*** INPUT RECORDS Section Begins ***
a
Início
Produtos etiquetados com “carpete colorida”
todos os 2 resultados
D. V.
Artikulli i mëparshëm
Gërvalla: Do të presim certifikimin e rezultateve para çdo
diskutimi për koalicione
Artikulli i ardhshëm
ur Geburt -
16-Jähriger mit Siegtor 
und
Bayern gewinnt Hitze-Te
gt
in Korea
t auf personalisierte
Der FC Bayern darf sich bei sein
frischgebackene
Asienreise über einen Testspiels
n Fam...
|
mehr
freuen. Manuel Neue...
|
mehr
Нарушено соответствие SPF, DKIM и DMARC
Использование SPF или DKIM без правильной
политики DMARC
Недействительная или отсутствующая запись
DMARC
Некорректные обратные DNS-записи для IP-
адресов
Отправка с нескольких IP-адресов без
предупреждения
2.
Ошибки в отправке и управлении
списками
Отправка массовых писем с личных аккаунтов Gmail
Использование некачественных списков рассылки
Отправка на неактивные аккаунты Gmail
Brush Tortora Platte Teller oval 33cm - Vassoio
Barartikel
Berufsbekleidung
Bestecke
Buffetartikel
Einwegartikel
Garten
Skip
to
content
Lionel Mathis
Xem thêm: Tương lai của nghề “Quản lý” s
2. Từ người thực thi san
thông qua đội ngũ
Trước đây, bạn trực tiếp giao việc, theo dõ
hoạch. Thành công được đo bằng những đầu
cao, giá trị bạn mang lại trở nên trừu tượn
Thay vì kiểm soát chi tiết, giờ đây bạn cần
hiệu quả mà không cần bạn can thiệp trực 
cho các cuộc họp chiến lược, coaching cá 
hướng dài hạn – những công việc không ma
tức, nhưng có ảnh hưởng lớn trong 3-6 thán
*** INPUT RECORDS Section Ends ***
_GOAL OF THE EXERCISE_: Only the lines from the one containing "Некорректные обратные DNS-записи" through the last line of the material belong in your answer; output them exactly.

_RESPONSE AREA_:
Некорректные обратные DNS-записи для IP-
адресов
Отправка с нескольких IP-адресов без
предупреждения
2.
Ошибки в отправке и управлении
списками
Отправка массовых писем с личных аккаунтов Gmail
Использование некачественных списков рассылки
Отправка на неактивные аккаунты Gmail
Brush Tortora Platte Teller oval 33cm - Vassoio
Barartikel
Berufsbekleidung
Bestecke
Buffetartikel
Einwegartikel
Garten
Skip
to
content
Lionel Mathis
Xem thêm: Tương lai của nghề “Quản lý” s
2. Từ người thực thi san
thông qua đội ngũ
Trước đây, bạn trực tiếp giao việc, theo dõ
hoạch. Thành công được đo bằng những đầu
cao, giá trị bạn mang lại trở nên trừu tượn
Thay vì kiểm soát chi tiết, giờ đây bạn cần
hiệu quả mà không cần bạn can thiệp trực 
cho các cuộc họp chiến lược, coaching cá 
hướng dài hạn – những công việc không ma
tức, nhưng có ảnh hưởng lớn trong 3-6 thán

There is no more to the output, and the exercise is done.